"Yes. You caught him nicely, I must say. But one must not be too hard on these poor devils. They have got to earn their bread somehow."

This will never do.

Italiam petimus....

[Levanto]

I have loafed into Levanto, on the recommendation of an Irish friend who, it would seem, had reasons of his own for sending me there.

"Try Levanto," he said. "A little place below Genoa. Nice, kindly people. And sunshine all the time. Hotel Nazionale. Yes, yes! The food is all right. Quite all right. Now please do not let us start that subject----"

We started it none the less, and at the end of the discussion he added:

"You must go and see Mitchell there.

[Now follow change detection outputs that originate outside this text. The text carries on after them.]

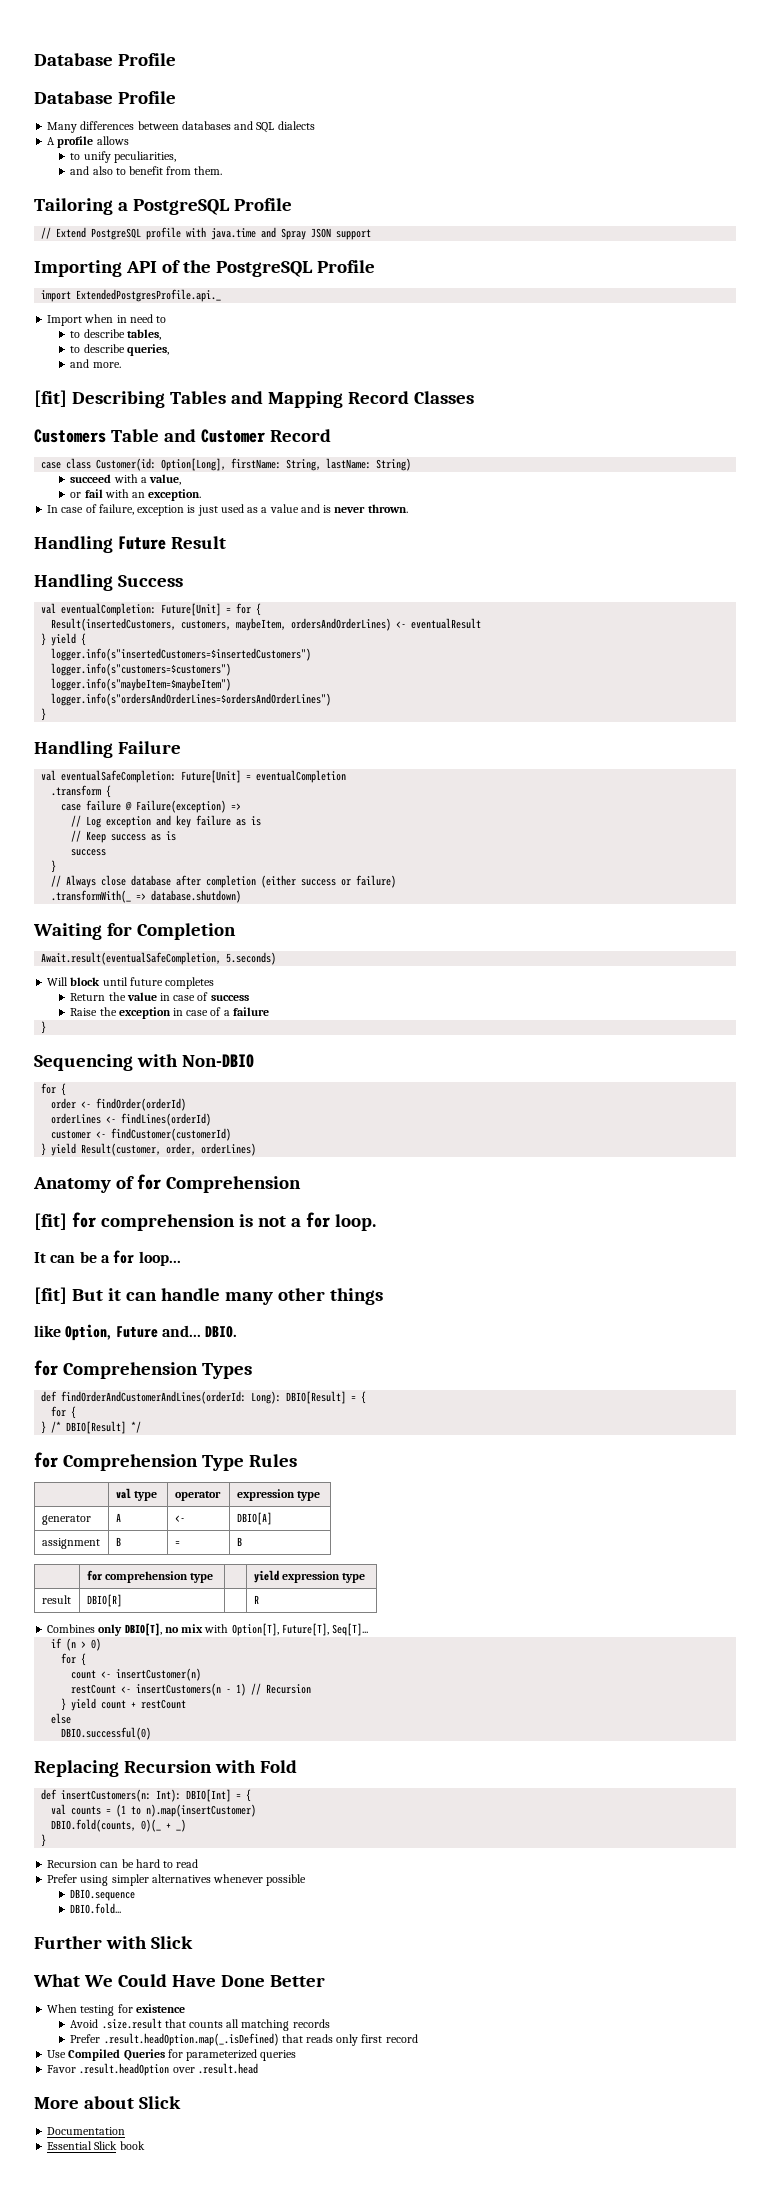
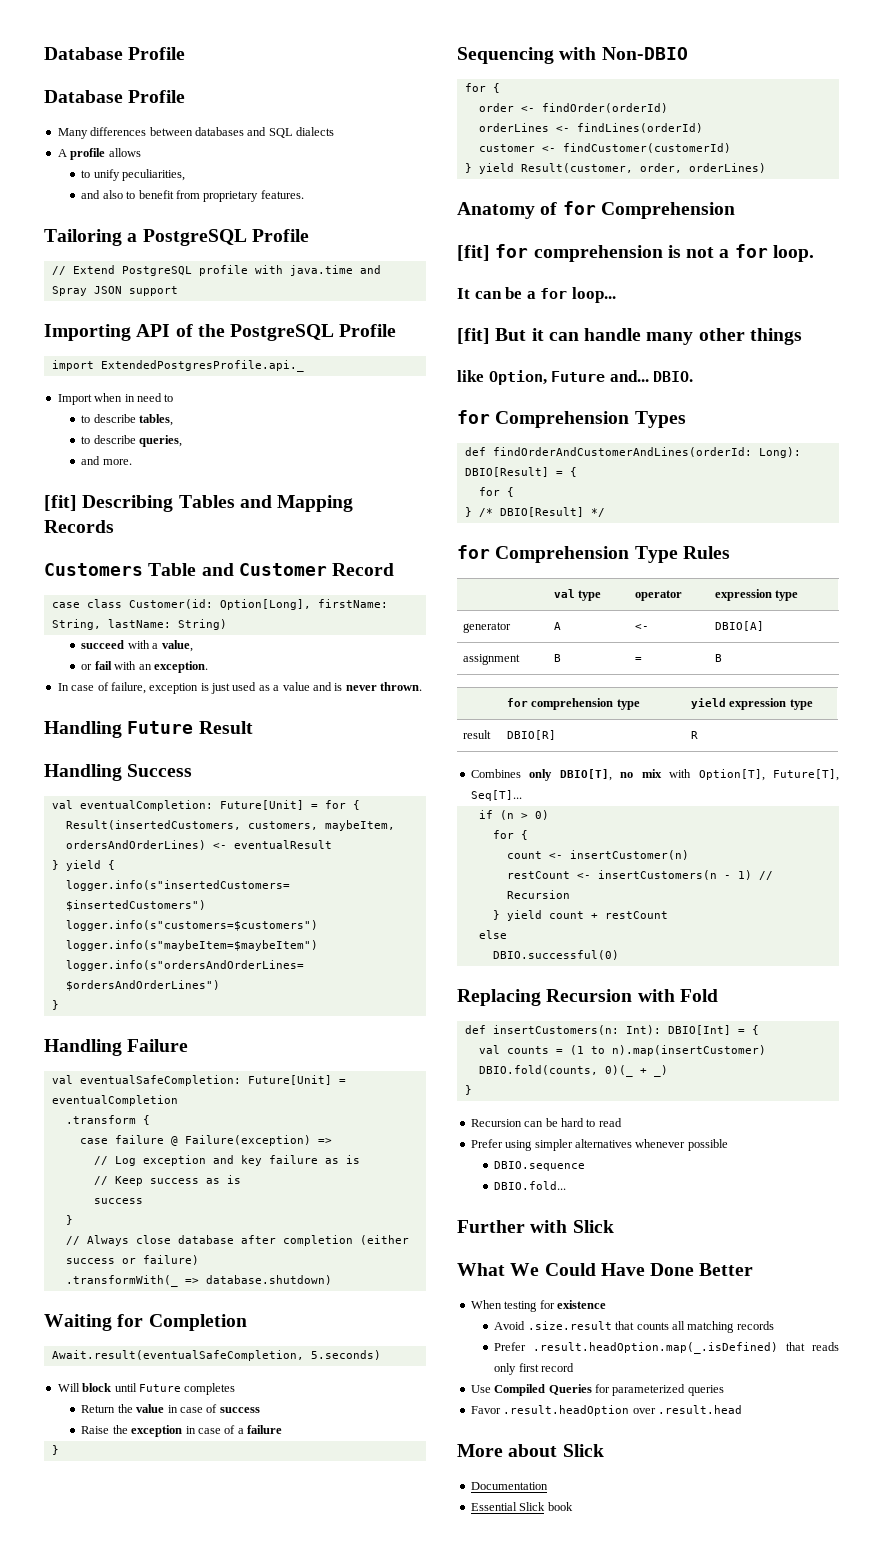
[194,166,223,175] them. -> [203,190,304,202] proprietary features.
[347,391,474,404] Record Classes -> [44,520,114,533] Records
[129,977,163,986] future -> [138,1384,181,1392] Future

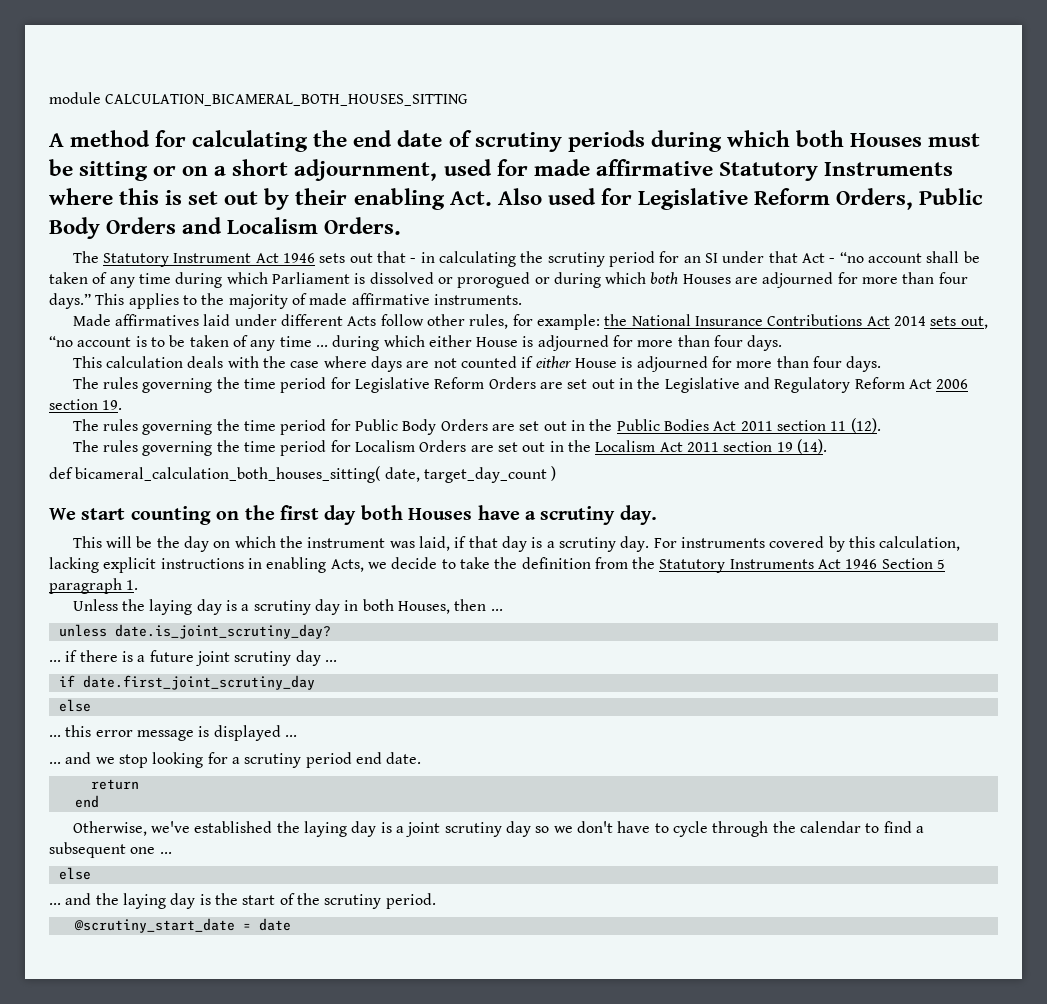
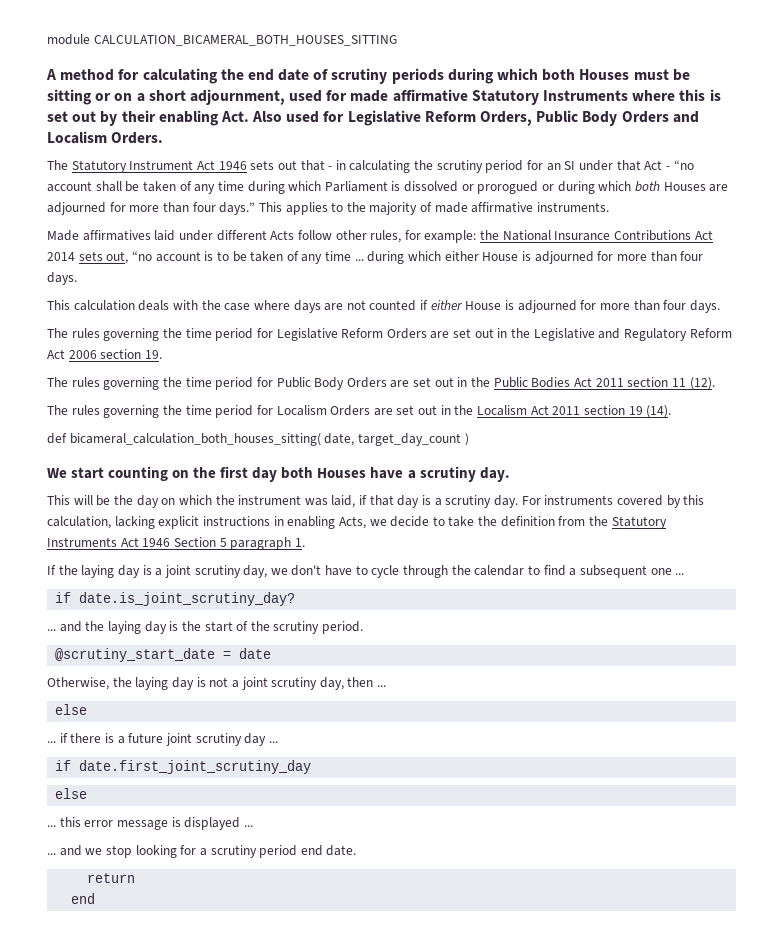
[72,599,451,615] Unless the laying day is a scrutiny day in both Houses, -> [47,565,685,578] [55,592,296,606] [47,621,364,634] [55,648,272,662] [47,677,344,690] If the laying day is a joint scrutiny day, we don't have to cycle through the calendar to find a subsequent one ... // if date.is_joint_scrutiny_day? // ... and the laying day is the start of the scrutiny period. // @scrutiny_start_date = date // Otherwise, the laying day is not a joint scrutiny day,
[58,624,331,639] unless date.is_joint_scrutiny_day? -> [55,704,88,715] else
[72,821,924,837] [49,842,172,858] [58,867,91,880] [49,893,436,909] [73,918,291,933] // Otherwise, we've established the laying day is a joint scrutiny day so we don't have to cycle through the calendar to find a subsequent one ... // else // ... and the laying day is the start of the scrutiny period. // @scrutiny_start_date = date -> (96, 898) none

I often stayed with him. Such a good fellow! And very popular in the place. He built an aqueduct for the peasants--that kind of man. Mind you look him up. He will be bitterly disappointed if you don't call. So make a note of it, won't you? By the way, he's dead. Died last year. I quite forgot."

"Dead, is he? What a pity."

"Yes; and what a nuisance. I promised to send him down some things by the next man I came across. You would have been that man. I know you do not carry much luggage, but you could have taken one or two trifles at least. He wanted a respectable English telescope, I remember, to see the stars with--a bit of an astronomer, you know. Chutney, too--devilish fond of chutney, the old boy was; quite a gastro-maniac. What a nuisance! Now he will be thinking I forgot all about it. And he needed a clothes-press; I was on no account to forget that clothes-press. Rather fussy about his trousers, he was. And a type-writer; just an ordinary one. But I doubt whether you could have managed a type-writer."